[Dataset entries — start]
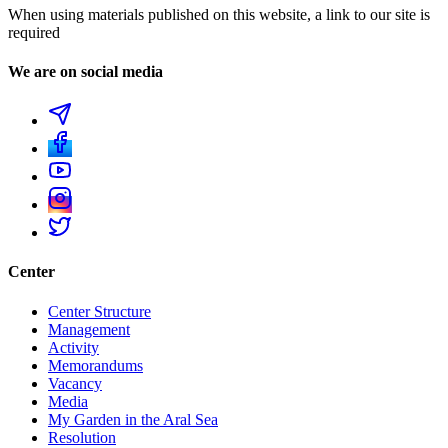
When using materials published on this website, a link to our site is
required
We are on social media
Center
Center Structure
Management
Activity
Memorandums
Vacancy
Media
My Garden in the Aral Sea
Resolution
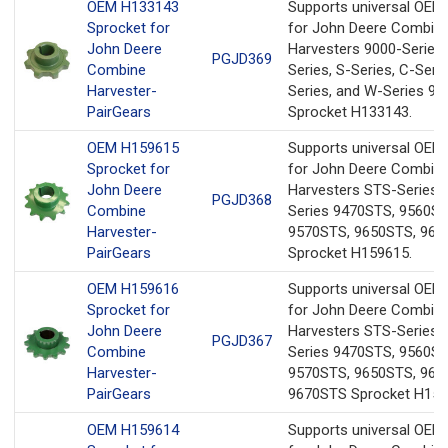
OEM H133143
Supports universal OEM
Sprocket for
for John Deere Combin
John Deere
Harvesters 9000-Series,
PGJD369
Combine
Series, S-Series, C-Serie
Harvester-
Series, and W-Series 94
PairGears
Sprocket H133143.
OEM H159615
Supports universal OEM
Sprocket for
for John Deere Combin
John Deere
Harvesters STS-Series 
PGJD368
Combine
Series 9470STS, 9560ST
Harvester-
9570STS, 9650STS, 96
PairGears
Sprocket H159615.
OEM Н159616
Supports universal OEM
Sprocket for
for John Deere Combin
John Deere
Harvesters STS-Series 
PGJD367
Combine
Series 9470STS, 9560S
Harvester-
9570STS, 9650STS, 966
PairGears
9670STS Sprocket Н159
OEM H159614
Supports universal OEM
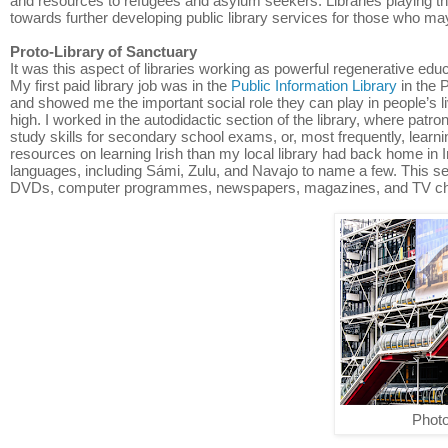
and resources to refugees and asylum seekers. Libraries playing this 
towards further developing public library services for those who ma
Proto-Library of Sanctuary
It was this aspect of libraries working as powerful regenerative educa
My first paid library job was in the
Public Information Library
in the 
and showed me the important social role they can play in people’s l
high. I worked in the autodidactic section of the library, where patr
study skills for secondary school exams, or, most frequently, learni
resources on learning Irish than my local library had back home in I
languages, including Sámi, Zulu, and Navajo to name a few. This sec
DVDs, computer programmes, newspapers, magazines, and TV chann
Photo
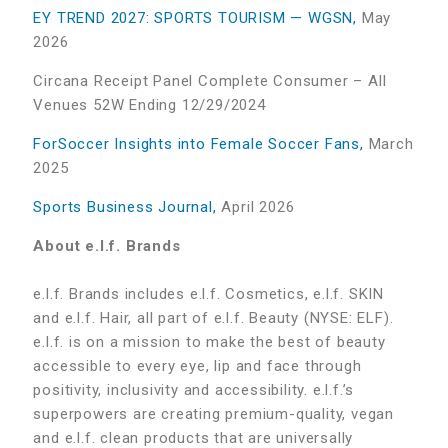
EY TREND 2027: SPORTS TOURISM — WGSN,
May
2026
Circana Receipt Panel Complete Consumer – All
Venues 52W Ending 12/29/2024
ForSoccer Insights into Female Soccer Fans,
March
2025
Sports Business Journal,
April 2026
About e.l.f. Brands
e.l.f. Brands includes e.l.f. Cosmetics, e.l.f. SKIN
and e.l.f. Hair, all part of e.l.f. Beauty (NYSE: ELF).
e.l.f. is on a mission to make the best of beauty
accessible to every eye, lip and face through
positivity, inclusivity and accessibility. e.l.f.’s
superpowers are creating premium-quality, vegan
and e.l.f. clean products that are universally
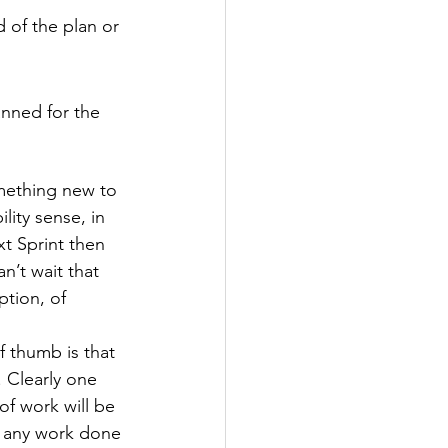
 of the plan or 
nned for the 
omething new to 
lity sense, in 
xt Sprint then 
n’t wait that 
tion, of 
 thumb is that 
 Clearly one 
f work will be 
t any work done 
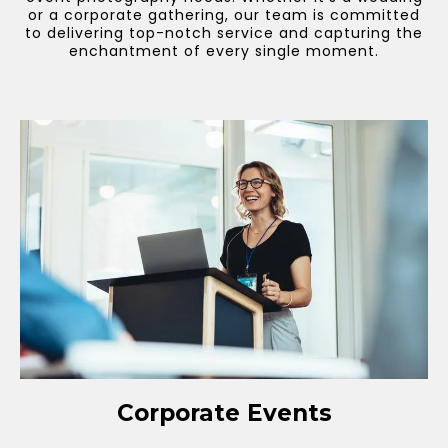
or a corporate gathering, our team is committed
to delivering top-notch service and capturing the
enchantment of every single moment.
Corporate Events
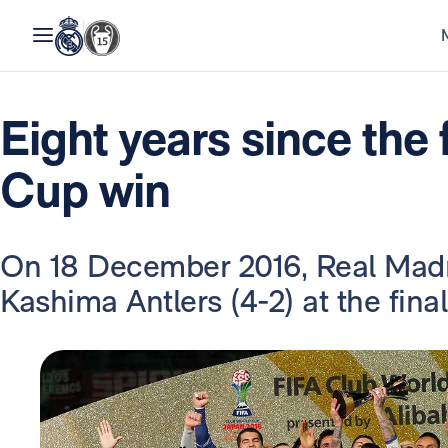
Eight years since the 
Cup win
On 18 December 2016, Real Madri
Kashima Antlers (4-2) at the fina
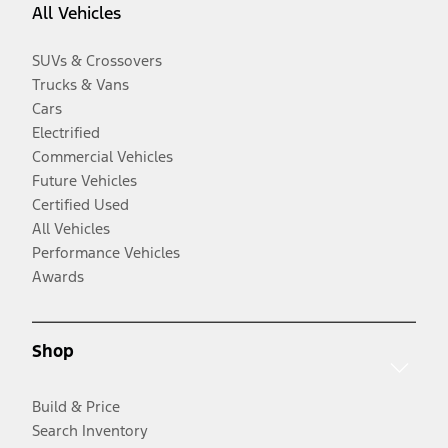
All Vehicles
SUVs & Crossovers
Trucks & Vans
Cars
Electrified
Commercial Vehicles
Future Vehicles
Certified Used
All Vehicles
Performance Vehicles
Awards
Shop
Build & Price
Search Inventory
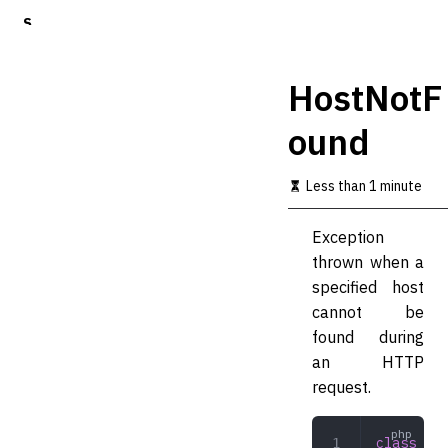
S
k
i
p
HostNotF
t
o
ound
m
a
i
Less than 1 minute
n
c
o
Exception
n
thrown when a
t
specified host
e
n
cannot be
t
found during
an HTTP
request.
class
 Hos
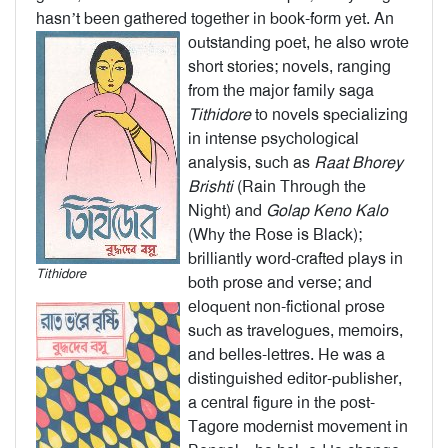
hasn’t been gathered together in book-form yet.
An
outstanding poet, he also wrote
short stories; novels, ranging
from the major family saga
Tithidore
to novels specializing
in intense psychological
analysis, such as
Raat
Bhorey
Brishti
(Rain Through the
Night) and
Golap
Keno Kalo
(Why the Rose is Black);
brilliantly word-crafted plays in
Tithidore
both prose and verse; and
eloquent non-fictional prose
such as travelogues, memoirs,
and belles-lettres. He was a
distinguished editor-publisher,
a central figure in the post-
Tagore modernist movement in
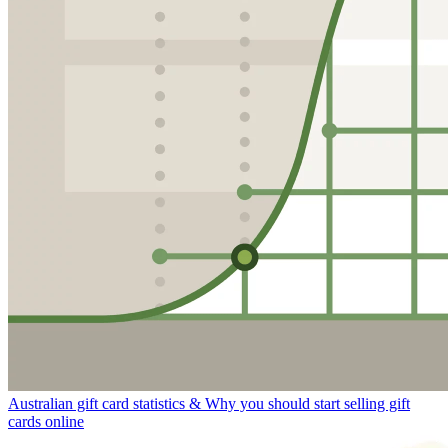
Australian gift card statistics & Why you should start selling gift
cards online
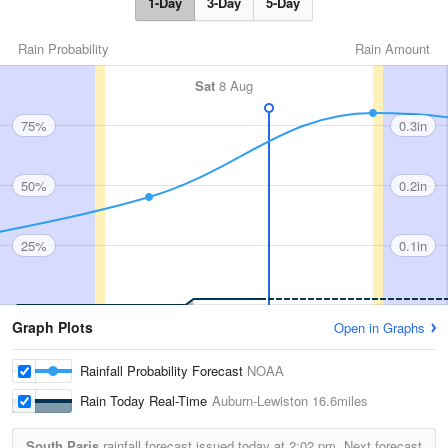
1-Day
3-Day
5-Day
Rain Probability
Rain Amount
Sat
8 Aug
75%
0.3in
50%
0.2in
25%
0.1in
Graph Plots
Open in Graphs
Rainfall Probability Forecast
NOAA
Rain Today Real-Time
Auburn-Lewiston
16.6miles
South Paris
rainfall forecast issued today at
2:02 pm.
Next forecast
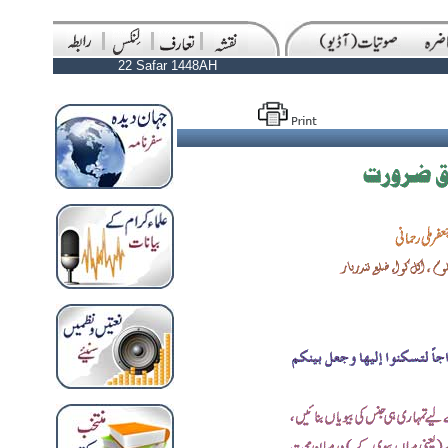
22 Safar 1448AH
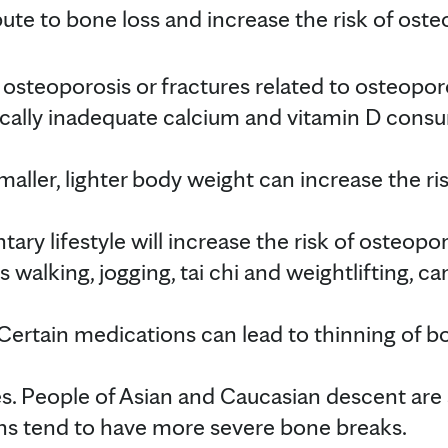
te to bone loss and increase the risk of osteo
 osteoporosis or fractures related to osteopor
fically inadequate calcium and vitamin D cons
maller, lighter body weight can increase the ri
tary lifestyle will increase the risk of osteopo
as walking, jogging, tai chi and weightlifting, 
Certain medications can lead to thinning of 
s. People of Asian and Caucasian descent are a
ns tend to have more severe bone breaks.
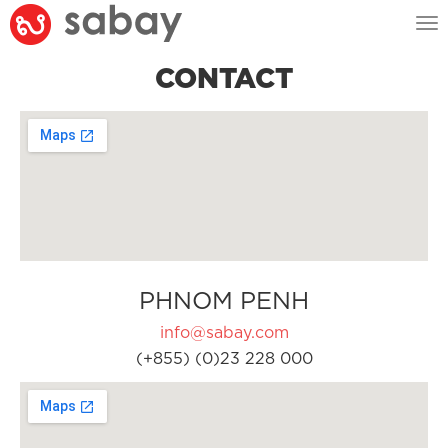
Tog
nav
CONTACT
PHNOM PENH
info@sabay.com
(+855) (0)23 228 000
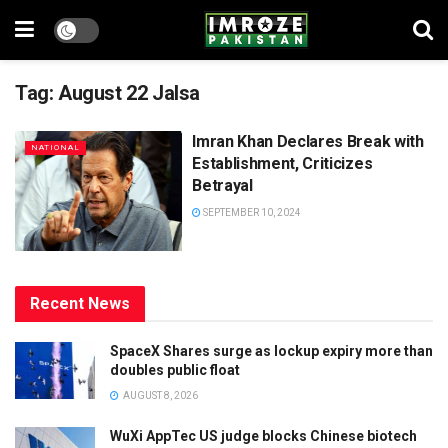
Tag:
August 22 Jalsa
Imran Khan Declares Break with
NATIONAL
Establishment, Criticizes
Betrayal
SEPTEMBER 10, 2024
Recent News
SpaceX Shares surge as lockup expiry more than
doubles public float
AUGUST 8, 2026
WuXi AppTec US judge blocks Chinese biotech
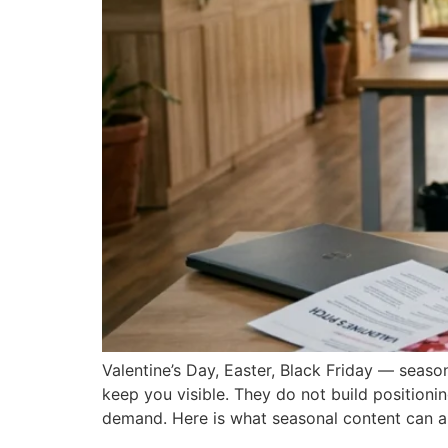
Valentine’s Day, Easter, Black Friday — seas
keep you visible. They do not build positioni
demand. Here is what seasonal content can a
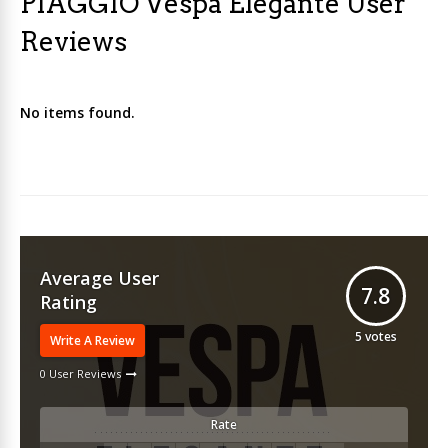
PIAGGIO Vespa Elegante User
Reviews
No items found.
Average User
7.8
Rating
5
votes
Write A Review
0 User Reviews
Rate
[Dataset entries — finish]
Work order
Write out, with no pictures, only the lines from the line containing "Valentine’s Day, Easter, Black Friday — seas" through the last line of the listing above, exactly and with both ends included.

Result of the exercise
Valentine’s Day, Easter, Black Friday — seas
keep you visible. They do not build positioni
demand. Here is what seasonal content can a
PIAGGIO Vespa Elegante User
Reviews
No items found.
Average User
7.8
Rating
5
votes
Write A Review
0 User Reviews
Rate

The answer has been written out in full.